◆ Passage for review:
In today’s healthcare ecosystem, every health system, hospital and physician is being asked to do more with less. Healthcare providers face increasing pressure to manage revenue, optimize utilization and reduce costs. At the same time, they must also fulfill their primary duties: preventing illness, optimizing care and improving patient outcomes.
From clinical decision support systems (CDSS) to electronic health records (EHR) to medical coding and billing applications, health systems have made massive investments in technology. Stakeholders are inundated with data and, despite having access to reams of information, are often forced to make crucial operational decisions without complete insight due to disparate data definitions, data silos and operational inefficiencies.
How does one make better decisions? Process intelligence is the crucial first step in helping organizations better understand and improve the processes that drive competitive advantage. One good example is the revenue cycle.
Under the microscope – revenue cycle management
For healthcare organizations (HCOs) to improve their end-to-end revenue cycle operations, they need a clear view of what’s happening and why. The revenue cycle is obviously more than just how money flows into the organization. It ultimately touches every corner of the healthcare provider landscape – across dozens of systems, hundreds of processes and untold numbers of workers. Understanding the revenue cycle is critical so HCOs can improve the right processes to realize benefits quickly.

◆ Directions for this task:
Answer these questions from the passage on healthcare revenue cycles:
(a) Which three primary duties must healthcare providers fulfill?
(b) Which three kinds of technology are given as health system investments?
(c) What is called the crucial first step in helping organizations understand and improve their processes?

◆ Items from a data source:
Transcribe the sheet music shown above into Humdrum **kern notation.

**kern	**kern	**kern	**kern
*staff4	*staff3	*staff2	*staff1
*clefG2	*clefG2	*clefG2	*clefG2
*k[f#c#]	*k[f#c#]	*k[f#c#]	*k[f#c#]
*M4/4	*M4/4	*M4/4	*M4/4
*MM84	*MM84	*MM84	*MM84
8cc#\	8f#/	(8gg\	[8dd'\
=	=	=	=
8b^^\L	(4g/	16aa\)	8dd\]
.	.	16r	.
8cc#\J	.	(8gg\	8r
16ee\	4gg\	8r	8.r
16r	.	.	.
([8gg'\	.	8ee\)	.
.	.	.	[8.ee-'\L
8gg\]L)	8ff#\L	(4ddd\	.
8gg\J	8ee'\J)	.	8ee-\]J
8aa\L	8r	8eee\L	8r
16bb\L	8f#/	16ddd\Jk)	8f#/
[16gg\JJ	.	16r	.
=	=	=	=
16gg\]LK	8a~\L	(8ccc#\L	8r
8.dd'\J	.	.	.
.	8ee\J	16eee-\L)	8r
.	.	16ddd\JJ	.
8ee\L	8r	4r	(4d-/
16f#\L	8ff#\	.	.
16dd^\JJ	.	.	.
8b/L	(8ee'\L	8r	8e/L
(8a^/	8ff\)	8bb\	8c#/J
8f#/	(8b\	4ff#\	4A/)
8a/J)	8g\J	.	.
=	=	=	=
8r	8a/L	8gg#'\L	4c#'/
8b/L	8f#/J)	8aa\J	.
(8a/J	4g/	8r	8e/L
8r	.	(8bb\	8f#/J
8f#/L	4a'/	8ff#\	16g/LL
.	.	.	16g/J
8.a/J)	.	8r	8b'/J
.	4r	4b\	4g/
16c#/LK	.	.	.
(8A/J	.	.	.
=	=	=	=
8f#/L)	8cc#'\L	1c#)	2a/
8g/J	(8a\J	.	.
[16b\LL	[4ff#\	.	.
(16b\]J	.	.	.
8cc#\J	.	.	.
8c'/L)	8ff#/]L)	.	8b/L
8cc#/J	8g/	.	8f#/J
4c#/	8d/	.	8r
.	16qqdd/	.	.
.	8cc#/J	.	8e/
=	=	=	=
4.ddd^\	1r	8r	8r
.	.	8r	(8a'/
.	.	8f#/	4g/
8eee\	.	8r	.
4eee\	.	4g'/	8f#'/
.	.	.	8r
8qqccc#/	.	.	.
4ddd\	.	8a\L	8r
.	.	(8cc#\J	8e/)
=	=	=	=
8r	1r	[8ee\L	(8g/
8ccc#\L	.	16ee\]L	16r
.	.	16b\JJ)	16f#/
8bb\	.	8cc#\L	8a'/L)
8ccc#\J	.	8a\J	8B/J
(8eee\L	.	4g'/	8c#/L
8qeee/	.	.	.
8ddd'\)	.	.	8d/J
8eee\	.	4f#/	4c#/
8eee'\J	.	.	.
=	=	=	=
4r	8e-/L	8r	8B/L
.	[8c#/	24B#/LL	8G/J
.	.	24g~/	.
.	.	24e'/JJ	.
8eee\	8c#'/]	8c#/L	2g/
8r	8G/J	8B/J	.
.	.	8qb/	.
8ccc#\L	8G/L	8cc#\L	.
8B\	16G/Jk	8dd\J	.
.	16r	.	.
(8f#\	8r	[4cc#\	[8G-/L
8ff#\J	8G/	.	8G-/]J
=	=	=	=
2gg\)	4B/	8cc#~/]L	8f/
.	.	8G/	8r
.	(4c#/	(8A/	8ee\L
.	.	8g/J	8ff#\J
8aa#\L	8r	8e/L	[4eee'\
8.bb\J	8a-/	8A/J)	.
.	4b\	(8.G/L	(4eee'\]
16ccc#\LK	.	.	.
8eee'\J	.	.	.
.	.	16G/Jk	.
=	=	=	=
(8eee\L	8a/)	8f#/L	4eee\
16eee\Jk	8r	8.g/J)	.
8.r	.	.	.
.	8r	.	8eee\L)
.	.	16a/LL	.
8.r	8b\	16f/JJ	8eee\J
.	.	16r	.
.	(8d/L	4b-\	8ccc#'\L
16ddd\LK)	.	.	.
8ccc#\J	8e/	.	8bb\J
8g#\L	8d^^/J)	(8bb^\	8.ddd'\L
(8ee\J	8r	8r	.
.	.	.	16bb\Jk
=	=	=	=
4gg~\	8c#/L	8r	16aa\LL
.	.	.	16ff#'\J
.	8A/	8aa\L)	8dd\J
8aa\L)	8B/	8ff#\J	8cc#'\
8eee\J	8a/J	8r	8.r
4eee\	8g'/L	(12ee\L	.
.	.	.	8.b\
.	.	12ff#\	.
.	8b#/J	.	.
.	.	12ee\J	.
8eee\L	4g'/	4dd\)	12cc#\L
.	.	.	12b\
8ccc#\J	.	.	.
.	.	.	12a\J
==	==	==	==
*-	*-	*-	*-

◆ Answer box:
(a) Preventing illness, optimizing care and improving patient outcomes.
(b) Clinical decision support systems (CDSS), electronic health records (EHR), and medical coding and billing applications.
(c) Process intelligence.